8) No matter how distasteful this might seem, Awlaki is still a U.S. citizen with rights to freedom of speech. Curbing anyone’s freedom of speech—by the government or corporation—is a win for al-Qaeda as Usama bin Ladin and Ayman al-Zawahiri try to force the United States to damage freedoms that define the nation. Awlaki’s hateful speeches are not equivalent to yelling “fire” in a crowded theatre and clearly are protected by the constitution.
9) The vast majority of Awlaki messages and speeches cover basic concepts and day-to-day subjects of Islam such as when to pray and how men should shave to stay within religious-legal parameters. It is therefore possible, that an entire shut down of Awlaki’s speeches would be fodder for extremist messaging trying to prove that Islam is under attack from the West. In short, shutting down Awlaki’s harmless lectures may help to radicalize those susceptible to al-Qaeda’s narrative of Islam under attack.

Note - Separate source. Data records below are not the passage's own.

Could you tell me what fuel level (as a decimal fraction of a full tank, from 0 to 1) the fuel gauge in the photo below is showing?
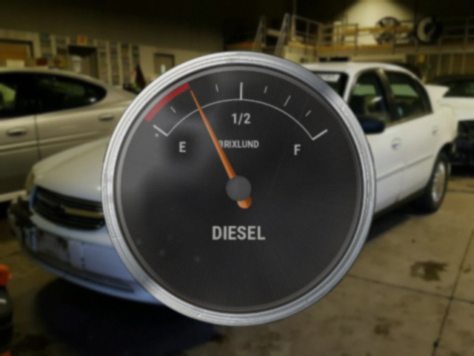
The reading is 0.25
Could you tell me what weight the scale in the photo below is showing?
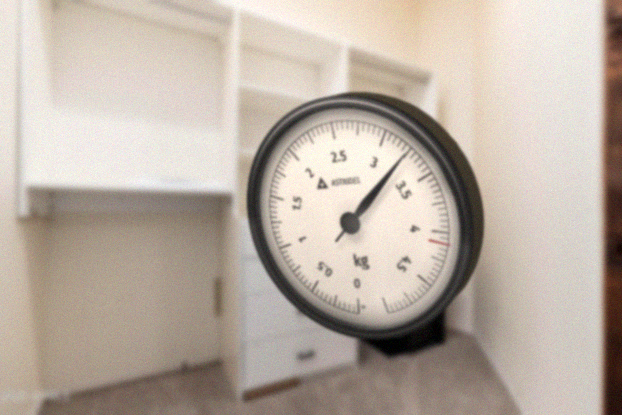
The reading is 3.25 kg
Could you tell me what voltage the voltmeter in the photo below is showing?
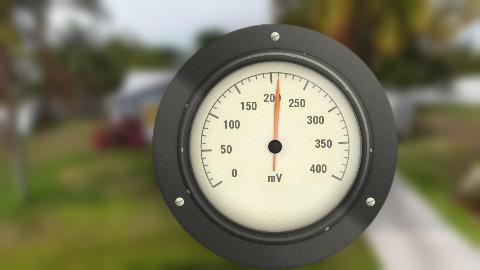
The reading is 210 mV
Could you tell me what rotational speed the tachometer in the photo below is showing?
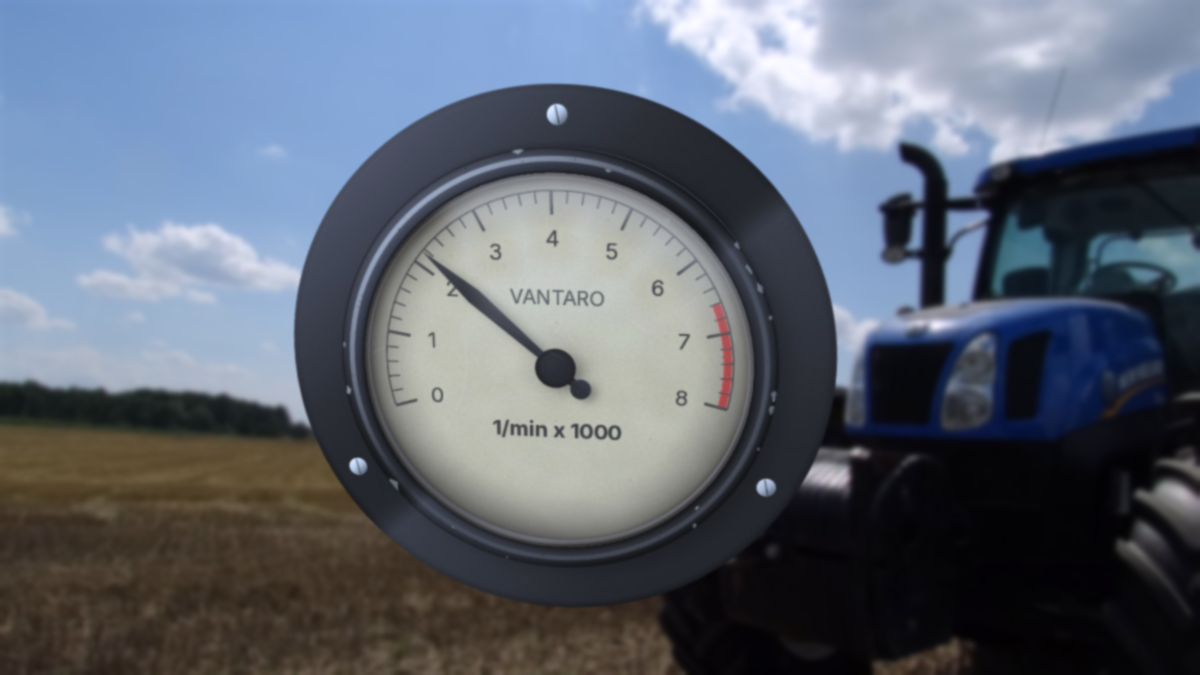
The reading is 2200 rpm
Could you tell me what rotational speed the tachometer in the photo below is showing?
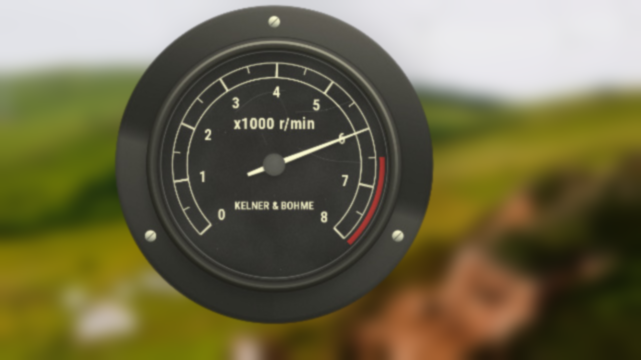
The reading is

10) The U.S. government thinking it can shut out any al-Qaeda online messaging shows the United States’ complete lack of understanding of al-Qaeda, its media organs, its messaging, its narrative, its ideology, and strategies that might actually undercut al-Qaeda instead of handing it more recruits. Violent extremists and their supporters have come to expect website shut downs as a reality of day-to-day life. It is only the U.S. government and youtube who think blocking videos will have any effect on radicalisation. Advertising United States’ poor conceptualization of the fight in which it finds itself will embolden al-Qaeda further to seek more sympathizers and recruits. This move will raise the spirits and determination of al-Qaeda.